Everyone talks about how alert, observant, and studious you are. You are always looking. And sometimes rather seriously - when we are someplace new you look downright suspiciously at everyone. Some have likened you to a Buddha baby that will enlighten us at any moment. A complete stranger came up to us at Five Guys the other day and said they'd never seen a one year old so alert. We know you're a smart baby, but it's always encouraging to hear it from others. The other day you were playing in my studio, and when I turned to see what you were doing you had upended my empty wastebasket and situated your round toy-sorter on top, and perfectly balanced all 6 wooden blocks on top of that, none in the holes. It was almost eerie. And then you do something like try to eat a plastic egg or fall over when you're sitting, and I'm reminded that you're a normal, human baby.
Oh Alice, we love you so much. Getting to be home with you everyday has been the biggest blessing, and I love every minute of it. You are a wonderful daughter, and even though this parenting business is getting harder, we love it. It's so much fun (and a little scary) getting to shape you - your values, your personality, what you learn. It's a privilege to be your parents. And we cannot wait for you to know Jesus! He's our core - what holds us together.
The other morning at church, we were singing "In Christ Alone." One of the verses is "From life's first cry to final breath, Jesus commands my destiny." It made me think of you - having been there for your first cry and thinking of your (and our) inevitable last breath, and that Jesus is The Author of our lives.
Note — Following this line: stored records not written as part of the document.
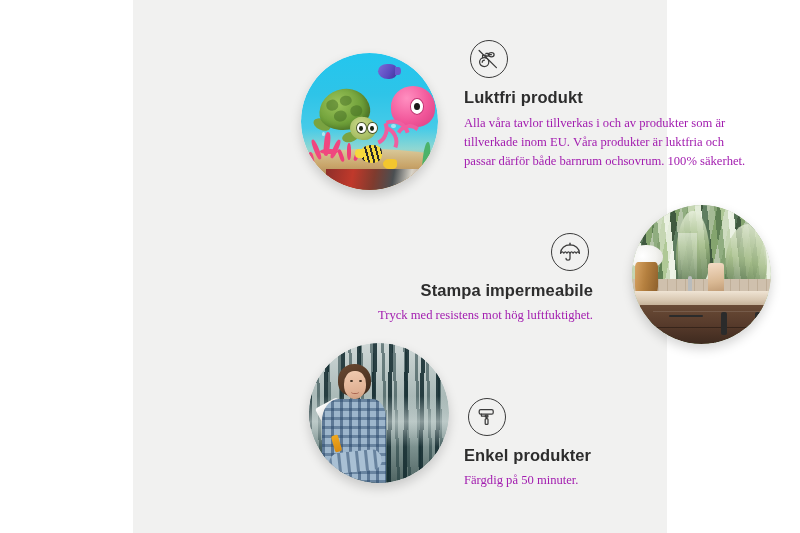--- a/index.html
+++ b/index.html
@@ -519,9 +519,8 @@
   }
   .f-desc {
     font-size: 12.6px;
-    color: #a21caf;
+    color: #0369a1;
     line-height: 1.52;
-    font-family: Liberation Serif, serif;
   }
He knows when and how they will be, but what a relief that they are safe in His hands. The One who was fully God and fully Man lived a sinless life to be the only sufficient sacrifice to make us right with God. He loved us so much that He died for us so we could be with Him. And then He went and beat death and is now preparing our eternal home. Even if you had been the only one who sinned, He would have done it anyway, because you are worth it. You are worth death and humiliation on the cross. My prayer of all prayers is that you will choose Jesus. That's the other thing - He loves you so much, you get to choose. If you didn't get to choose then it wouldn't be real love. That's where your dad and I come in: we will raise you to want to choose Him - to model for you and show you what a life with Jesus looks like and that you would want it for yourself.
Alice. Alice Sophia. Ali Zoe. Peanut. Wiggle Worm. Grumpus. Alice Bananagrams Hall (your daddy came up with that one). Sunshine. Sweetheart. Ours. We love you. Happy Birthday.